Minor, marginal suggestions:

-          Maybe not common in social sciences, however, I`d strongly suggest spelling the scientific name of the reindeer when first mention it in the main text (please spell it in Italics!)

-          Graphical abstract: some of the labels are almost impossible to read, because this graphical abstract is just a fusion of graphical elements presented in the paper – suggest to remove labels / simplify the graphics to be used as part of the graphical abstract

-          I`d suggest a few words about the fact that the reindeer has (at least partly) been influenced by the process of domestication – would appreciate a few thoughts about the implications of this domestication effects in view of adapting to changing environments…

-          Figure1: Kindly note that each map should contain a North arrow and a scale bar…

Author Response

Dear Reviewer,
it is hard to overstate how pleased we were to get such a complimentary review of our work. It is even more rewarding for our team, since for the three of us (Yana, Tatiana and myself) it is the first manuscript to be submitted to an international open-access journal. It is also a result of over three years of fieldwork, discussions and collaborations with informants and artists who provided wonderful illustrations and video content.

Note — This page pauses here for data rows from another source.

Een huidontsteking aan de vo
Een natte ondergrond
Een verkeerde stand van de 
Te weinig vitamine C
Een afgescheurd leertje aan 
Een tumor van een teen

We’ve attentively considered all the points you’ve made in the review and made necessary edits in the graphical part (abstract and map), as well as added Latin names of reindeer (Rangifer tarandus), herring (Clupea harengus), atlantic salmon (Salmo salar), humpback salmon (Oncorhynchus gorbuscha) and saffron cod (Eleginus navaga) as keystone species for reindeer herding and fishing in the White Sea. Regarding the effects of domestication of reindeer, however, we have decided not to include it into the scope of our revision, at least at this stage. The reason for us to keep this suggestion unanswered is that we had to rewrite our manuscript substantially to address the points made by our second reviewer. His/her critique was mostly aimed at lack of quantitative economic data necessary to evaluate the socioeconomic aspect of resilience of fishing and reindeer husbandry. While our research was designed as qualitative, rather than quantitative, from the start and we didn't intend to focus on more conventional analysis of economic issues, these criticisms were quite valid and had to be addressed. Thus, the new version of our manuscript has more emphasis on socioeconomic aspects of reindeer herding and fishing that we have added in the relevant Case study sections, and we thought that delving into the matters of domestication of reindeer and its environmental consequences on top of it would make our manuscript lengthy and stretched over too many subjects without proper justification. However, the issue of domestication is definitely interesting, especially in terms of actor-network theory, and we hope to be able to do it justice in our further research.
Again, I, on behalf of our whole team, would like to express our gratitude for the inspiration that your kind review gave us. We can only hope that our other readers will appreciate our work as well.
Yours sincerely,
Arsenii Konnov on behalf of all authors

Round 2

Reviewer 1 Report

Dear authors! You have done a great job of collecting and processing experimental data. And if you position the article as a sociological one, then it is a complete study with a sound methodological base, results and conclusions. But you tried to move into the field of economic studies. And for this, the chosen research apparatus is not sufficient for this. It does not ensure the reliability of the results obtained. So the sociology part of the research is great, the economic part is very naive.